Nine Augusta residents have filed suit against the city and the Richmond County Board of Education alleging that the Augusta Commission and school board district lines are unconstitutional.
The suit, filed after Augusta legislators failed to agree on a new district map based on 2010 census data, seeks an injunction against using existing district lines.
It also asks the U.S. District Court to “draft and implement a new redistricting plan in time for the 2012 elections that complies with one person, one vote and sections 2 and 5 of the Voting Rights Act.”
Plaintiffs include District 3 residents K.B. Martin and A.J. Saunders.
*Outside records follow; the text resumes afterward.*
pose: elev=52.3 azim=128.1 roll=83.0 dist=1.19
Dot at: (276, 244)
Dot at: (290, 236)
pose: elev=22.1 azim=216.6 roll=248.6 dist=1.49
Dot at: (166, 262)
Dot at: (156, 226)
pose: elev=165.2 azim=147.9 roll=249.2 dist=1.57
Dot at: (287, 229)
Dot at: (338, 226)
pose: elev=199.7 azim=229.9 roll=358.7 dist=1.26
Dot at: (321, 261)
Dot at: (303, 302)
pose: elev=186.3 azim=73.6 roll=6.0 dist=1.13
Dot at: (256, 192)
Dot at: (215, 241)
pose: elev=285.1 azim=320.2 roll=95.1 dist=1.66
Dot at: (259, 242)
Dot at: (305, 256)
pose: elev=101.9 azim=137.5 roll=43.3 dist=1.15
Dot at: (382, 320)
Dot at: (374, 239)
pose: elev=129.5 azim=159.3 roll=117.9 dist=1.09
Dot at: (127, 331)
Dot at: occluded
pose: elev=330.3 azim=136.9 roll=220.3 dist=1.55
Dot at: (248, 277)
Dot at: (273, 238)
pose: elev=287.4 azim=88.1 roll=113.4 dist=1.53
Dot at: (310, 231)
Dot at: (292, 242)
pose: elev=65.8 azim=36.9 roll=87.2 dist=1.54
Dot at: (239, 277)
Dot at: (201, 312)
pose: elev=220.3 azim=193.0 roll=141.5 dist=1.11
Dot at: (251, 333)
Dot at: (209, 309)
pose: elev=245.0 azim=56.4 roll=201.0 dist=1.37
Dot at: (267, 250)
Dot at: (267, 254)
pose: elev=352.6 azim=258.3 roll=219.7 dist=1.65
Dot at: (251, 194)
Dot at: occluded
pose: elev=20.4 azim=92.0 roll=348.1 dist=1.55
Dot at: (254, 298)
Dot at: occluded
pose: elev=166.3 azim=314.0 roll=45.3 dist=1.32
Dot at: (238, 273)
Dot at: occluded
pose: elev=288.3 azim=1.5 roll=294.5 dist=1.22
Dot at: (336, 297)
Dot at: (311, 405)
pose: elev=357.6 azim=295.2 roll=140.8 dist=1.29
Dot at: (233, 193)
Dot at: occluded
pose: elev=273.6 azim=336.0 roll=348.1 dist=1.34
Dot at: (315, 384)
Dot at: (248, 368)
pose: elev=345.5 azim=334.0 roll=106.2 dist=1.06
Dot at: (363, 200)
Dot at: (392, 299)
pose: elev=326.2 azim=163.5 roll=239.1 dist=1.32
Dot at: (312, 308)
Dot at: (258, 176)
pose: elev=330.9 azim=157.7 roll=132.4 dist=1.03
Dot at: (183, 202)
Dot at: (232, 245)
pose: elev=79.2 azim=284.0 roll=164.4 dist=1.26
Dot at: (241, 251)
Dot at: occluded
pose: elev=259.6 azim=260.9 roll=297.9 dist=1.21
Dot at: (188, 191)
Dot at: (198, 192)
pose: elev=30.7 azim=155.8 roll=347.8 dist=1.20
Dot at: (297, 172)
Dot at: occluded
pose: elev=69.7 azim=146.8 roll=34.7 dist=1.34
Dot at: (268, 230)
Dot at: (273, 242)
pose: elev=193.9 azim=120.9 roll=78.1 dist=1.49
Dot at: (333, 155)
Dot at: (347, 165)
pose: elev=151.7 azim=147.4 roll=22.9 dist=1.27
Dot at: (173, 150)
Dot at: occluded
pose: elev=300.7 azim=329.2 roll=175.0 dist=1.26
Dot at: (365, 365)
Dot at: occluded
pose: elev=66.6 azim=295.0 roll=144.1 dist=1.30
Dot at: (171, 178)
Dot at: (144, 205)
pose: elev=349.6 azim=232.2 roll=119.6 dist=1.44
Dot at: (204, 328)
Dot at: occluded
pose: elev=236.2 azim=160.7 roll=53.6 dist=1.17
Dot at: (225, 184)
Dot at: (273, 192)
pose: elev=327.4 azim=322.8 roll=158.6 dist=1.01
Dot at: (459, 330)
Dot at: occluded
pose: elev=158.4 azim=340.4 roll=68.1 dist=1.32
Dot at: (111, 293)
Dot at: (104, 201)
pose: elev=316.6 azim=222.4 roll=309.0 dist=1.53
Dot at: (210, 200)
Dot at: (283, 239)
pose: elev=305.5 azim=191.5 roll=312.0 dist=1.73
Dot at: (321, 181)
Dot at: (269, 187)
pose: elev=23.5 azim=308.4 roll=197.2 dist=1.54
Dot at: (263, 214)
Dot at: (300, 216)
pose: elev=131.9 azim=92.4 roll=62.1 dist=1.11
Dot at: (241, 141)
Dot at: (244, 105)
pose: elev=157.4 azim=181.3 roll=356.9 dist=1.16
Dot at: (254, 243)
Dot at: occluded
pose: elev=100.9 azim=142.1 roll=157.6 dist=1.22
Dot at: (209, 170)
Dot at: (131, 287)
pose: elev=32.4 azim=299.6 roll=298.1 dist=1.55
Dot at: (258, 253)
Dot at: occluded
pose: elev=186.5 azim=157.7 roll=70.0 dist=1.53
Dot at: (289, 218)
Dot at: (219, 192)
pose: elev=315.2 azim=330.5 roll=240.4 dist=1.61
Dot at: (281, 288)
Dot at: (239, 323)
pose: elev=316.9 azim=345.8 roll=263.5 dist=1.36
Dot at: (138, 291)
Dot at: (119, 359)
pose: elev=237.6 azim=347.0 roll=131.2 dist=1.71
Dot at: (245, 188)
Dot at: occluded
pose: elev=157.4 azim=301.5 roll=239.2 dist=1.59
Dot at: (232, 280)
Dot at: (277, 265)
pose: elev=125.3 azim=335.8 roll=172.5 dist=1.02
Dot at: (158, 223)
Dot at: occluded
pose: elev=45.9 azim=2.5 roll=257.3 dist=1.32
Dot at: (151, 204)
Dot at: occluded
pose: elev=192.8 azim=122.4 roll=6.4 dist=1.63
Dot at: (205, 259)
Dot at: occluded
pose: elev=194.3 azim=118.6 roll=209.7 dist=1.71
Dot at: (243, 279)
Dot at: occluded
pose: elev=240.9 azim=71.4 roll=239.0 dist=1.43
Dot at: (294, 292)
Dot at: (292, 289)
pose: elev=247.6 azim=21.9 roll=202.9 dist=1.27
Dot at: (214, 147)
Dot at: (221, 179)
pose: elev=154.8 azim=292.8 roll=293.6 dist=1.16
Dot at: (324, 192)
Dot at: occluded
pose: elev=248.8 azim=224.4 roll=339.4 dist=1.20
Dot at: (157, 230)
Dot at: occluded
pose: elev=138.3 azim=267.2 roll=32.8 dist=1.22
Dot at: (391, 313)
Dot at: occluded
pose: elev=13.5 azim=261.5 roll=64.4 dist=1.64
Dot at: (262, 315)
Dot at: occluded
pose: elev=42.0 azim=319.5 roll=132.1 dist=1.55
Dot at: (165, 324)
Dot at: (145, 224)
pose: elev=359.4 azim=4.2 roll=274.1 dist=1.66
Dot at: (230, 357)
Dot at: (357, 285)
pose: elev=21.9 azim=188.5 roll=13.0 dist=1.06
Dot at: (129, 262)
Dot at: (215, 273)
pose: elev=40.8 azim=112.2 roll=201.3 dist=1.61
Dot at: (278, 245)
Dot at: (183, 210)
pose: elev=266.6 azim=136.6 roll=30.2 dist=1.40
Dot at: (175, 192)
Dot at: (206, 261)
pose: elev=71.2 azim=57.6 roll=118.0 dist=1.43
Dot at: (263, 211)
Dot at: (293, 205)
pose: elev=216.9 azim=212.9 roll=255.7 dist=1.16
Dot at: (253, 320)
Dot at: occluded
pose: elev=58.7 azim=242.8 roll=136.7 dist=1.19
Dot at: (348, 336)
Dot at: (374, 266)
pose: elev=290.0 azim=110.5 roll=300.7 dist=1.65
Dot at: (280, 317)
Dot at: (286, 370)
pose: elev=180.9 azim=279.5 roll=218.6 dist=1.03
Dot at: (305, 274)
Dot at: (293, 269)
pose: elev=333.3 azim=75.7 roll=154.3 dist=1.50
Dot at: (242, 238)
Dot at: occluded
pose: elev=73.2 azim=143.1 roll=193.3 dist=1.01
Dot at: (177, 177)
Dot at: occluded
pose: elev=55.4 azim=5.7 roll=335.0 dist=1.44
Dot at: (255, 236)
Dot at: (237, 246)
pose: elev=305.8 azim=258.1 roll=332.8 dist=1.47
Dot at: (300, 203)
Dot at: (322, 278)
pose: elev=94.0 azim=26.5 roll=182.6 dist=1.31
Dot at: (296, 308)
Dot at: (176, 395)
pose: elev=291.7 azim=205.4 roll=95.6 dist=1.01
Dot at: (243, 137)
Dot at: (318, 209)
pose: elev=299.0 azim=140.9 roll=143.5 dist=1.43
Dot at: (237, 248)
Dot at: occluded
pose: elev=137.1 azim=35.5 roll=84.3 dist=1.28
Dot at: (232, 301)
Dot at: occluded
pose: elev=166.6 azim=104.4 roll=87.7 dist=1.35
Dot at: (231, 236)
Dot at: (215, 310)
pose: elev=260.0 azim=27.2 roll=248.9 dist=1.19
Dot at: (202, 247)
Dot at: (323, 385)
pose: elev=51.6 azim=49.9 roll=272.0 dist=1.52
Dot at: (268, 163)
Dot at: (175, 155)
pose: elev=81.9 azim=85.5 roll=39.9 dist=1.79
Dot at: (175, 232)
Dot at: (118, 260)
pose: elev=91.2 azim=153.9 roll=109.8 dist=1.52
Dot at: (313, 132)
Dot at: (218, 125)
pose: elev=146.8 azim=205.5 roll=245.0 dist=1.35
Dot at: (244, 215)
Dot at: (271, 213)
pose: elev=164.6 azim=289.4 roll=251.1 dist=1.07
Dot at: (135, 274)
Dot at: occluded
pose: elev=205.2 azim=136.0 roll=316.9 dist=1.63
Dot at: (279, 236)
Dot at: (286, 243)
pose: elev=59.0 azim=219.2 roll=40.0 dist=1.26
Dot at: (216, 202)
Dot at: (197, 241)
Martin, a member of a black pastors’ group, was part of a suit against the city last year alleging the commission overstepped its authority in delegating new powers to the city administrator.
That suit was dismissed.
Plaintiffs from District 4 are Charles N. Cody Sr., Bobby D. Harper, Sammie L. Sias, Kenneth L. Williams and Melvin Ivey, and from District 8 are Gail Hicks and Joe E. Howard.
All plaintiffs live in districts now overpopulated under existing lines because of population shifts taking place over the past decade.
The suit individually names as defendants Mayor Deke Copenhaver and school board President Alex Howard, although neither was involved in the local redistricting process.
Earlier this month, the school board and the commission voted to seek “federal intervention” in the redistricting process in part because elections for five commission and five school board posts were moved from November to July by the Legislature, although the date change remains subject to preclearance by the U.S. Department of Justice.
Sias ran unsuccessfully for the District 4 commission seat in 2010 and advocated for his Sand Ridge neighborhood to be united into one commission district before the local committee.
He said he joined the suit because he has questions and concerns about what the commission and school board is seeking.
“I don’t know what federal intervention is,” Sias said of the commission and school board requests. “They should have worked with the (local) process that failed. It had the opportunity to work more than once.”
Commissioner Alvin Mason, who led the local redistricting committee, posed a similar question on the agenda for a commission legal meeting Monday.
Mason, who was absent the day of the 9-0 vote, said he had “several questions” about the action.